日本の自動車産業の実情をメディアはきちんと伝えているか?

TMSは1973年の第一次石油危機(オイルショック)を契機に隔年開催に改められている。幕張メッセ開催から10年を経た1999年第33回から2004年第38回までは乗用車・二輪車ショーと商用車ショーに分けて毎年開催となったが、2005年第38回から再び隔年開催に戻されている。

1995年の日米自動車協議の妥結を経て、日本の自動車産業は輸出主導から北米を中心に仕向け地での現地生産化が促進され、2005年には1995年比で2倍増の1000万台の大台を突破。それに伴い、かつての日本の5ナンバー枠に縛られた小型車中心から現地の市場に適合したボディや排気量の大型化が進んでいる。

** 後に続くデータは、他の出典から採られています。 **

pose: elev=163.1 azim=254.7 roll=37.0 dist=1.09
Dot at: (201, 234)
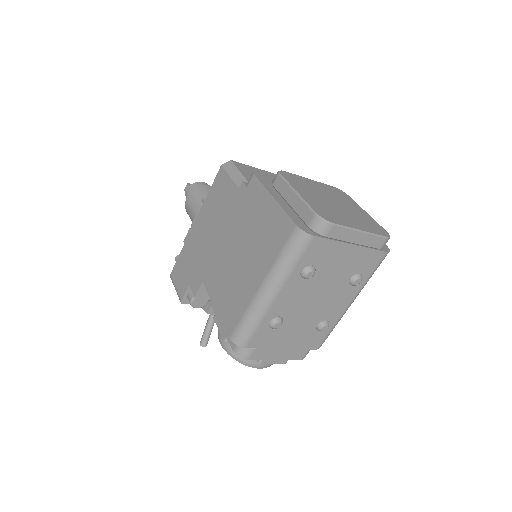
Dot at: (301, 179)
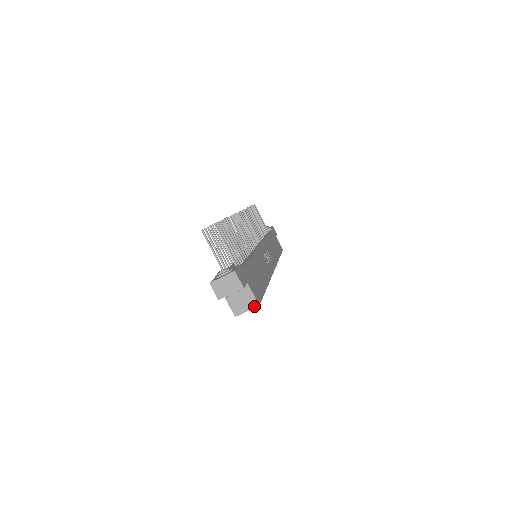
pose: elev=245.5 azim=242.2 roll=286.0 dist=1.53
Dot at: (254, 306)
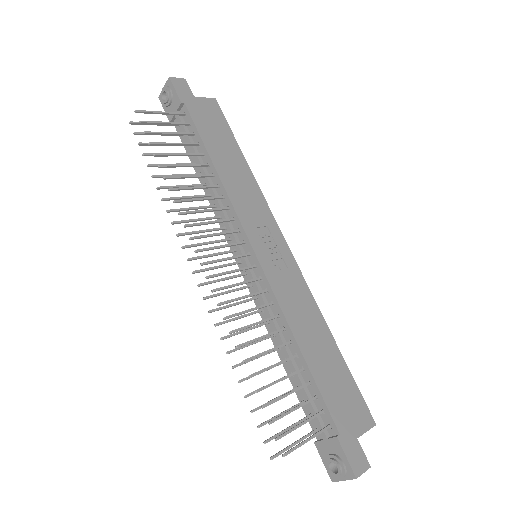
Dot at: (371, 427)
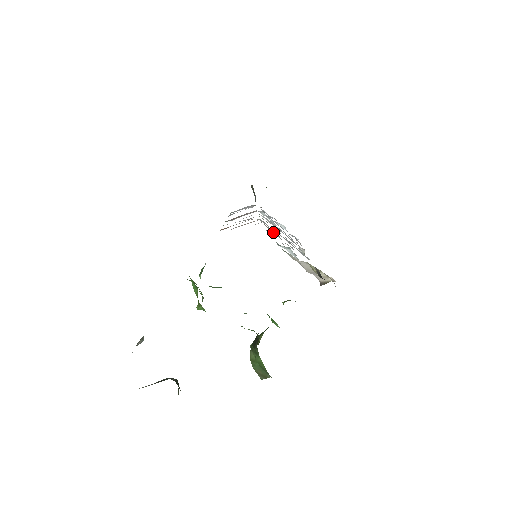
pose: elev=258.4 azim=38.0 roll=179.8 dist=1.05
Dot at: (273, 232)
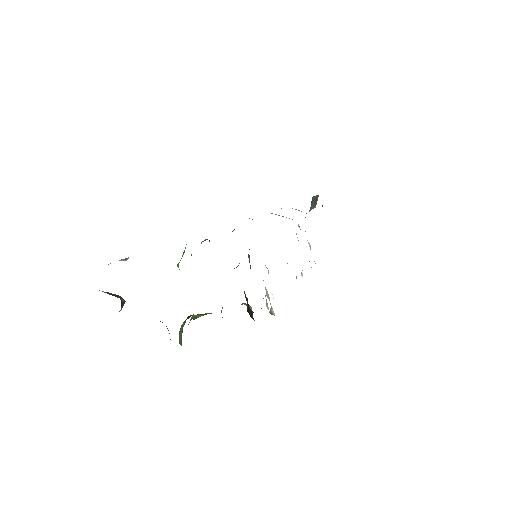
Dot at: occluded
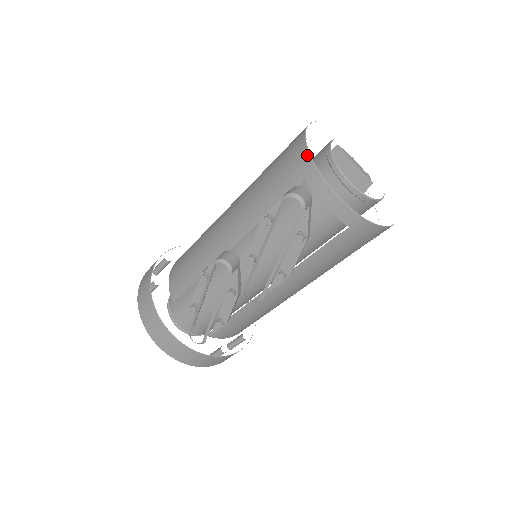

それは日本国内での中心機種と海外市場での主力モデルの乖離がはっきりするタイミングであり、日本人が知らない日本車が数多く存在することが既成事実化し始める時期とも重なった。加えて、ブロードバンドの普及に伴うインターネットの一般化が既存メディアの影響力を削ぐとともに、ライブスペースとしてのモーターショーのあり方にも変化を求める圧力となり始めていた。

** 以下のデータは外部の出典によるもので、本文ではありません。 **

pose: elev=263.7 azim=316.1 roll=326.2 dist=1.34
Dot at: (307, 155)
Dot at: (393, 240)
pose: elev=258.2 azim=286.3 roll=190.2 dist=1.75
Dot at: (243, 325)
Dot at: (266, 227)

昨年2016年の日本メーカーの海外生産台数は1897万9470台。国内生産は920万5000台で合計約2800万台。世界全体の四輪車生産台数は9497万7000台だからほぼ30%が日本車で占められている計算だ。国内販売は約500万台で残りが輸出に回るから、海外販売台数は国内の5倍近い2300万台。内外比率は2対8であり、ほとんどのメーカー/ブランドがグローバル化して国内市場の相対的重要性を下げている。

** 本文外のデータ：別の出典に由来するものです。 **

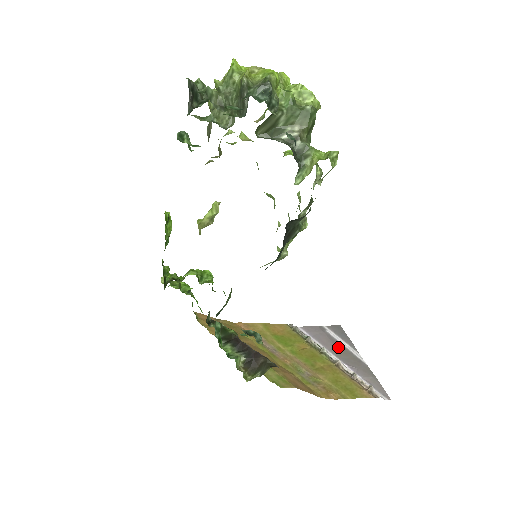
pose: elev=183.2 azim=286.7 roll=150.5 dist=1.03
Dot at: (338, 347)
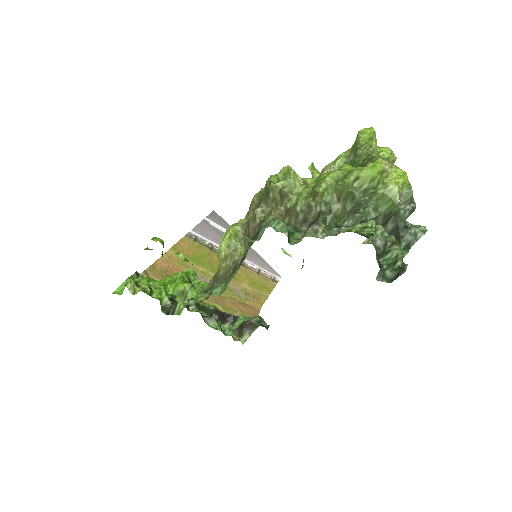
Dot at: occluded
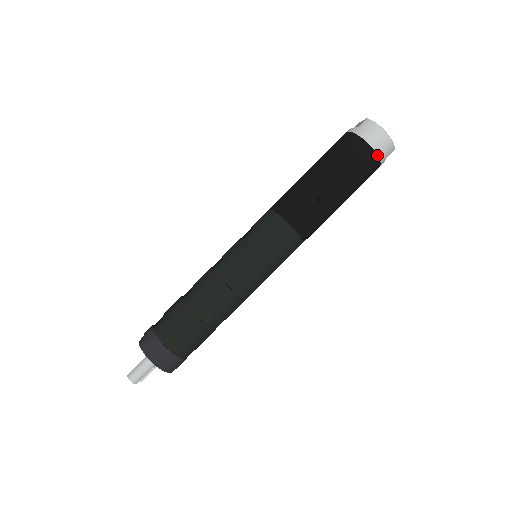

いかなる国のクルマでも母国市場は重要だ。ホームで培われた技術やセンスが商品としての魅力の源泉でありクルマとしての個性に結びついている。「クルマは道が創る」という名言を遺したのはトヨタのトップガンとして名を馳せた故成瀬弘だが、その愛弟子を以て任ずる豊田章男トヨタ自動車社長はすでに8割が海外市場向けとなっているトヨタの現実を忘れたかのように「もっといいクルマを作ろうよ」というメッセージを送り続けている。

トヨタのクルマ作りは、今や大勢が国外向けであり、全体の2割に留まる日本市場向けの多くは軽自動車と和製ミニバンで占められる市場特性に縛られている。クルマは道が創るという至言に依ればその通りであり、走行環境/インフラの改善なしにクルマのレベルアップを期待するのは難しい。インフラや法定最高速度に代表される法規制を改善しないかぎり国内外のギャップは埋まることなく、海外現地生産車と国内市場専用車が融合することもないだろう。

そもそも現在のままでは、国外に数多く存在する海外市場向けの日本車を日本人が直接目にすることはなく、見えないモノは存在しないというロジックそのままに目先の現実に縛られた夢のないクルマに未来を託すことになる。なにはともあれ、日本メーカーが世界中で作っているクルマをホームに一堂に会して事実を知る必要がある。

TMSが成すべき最大のミッションではないだろうか。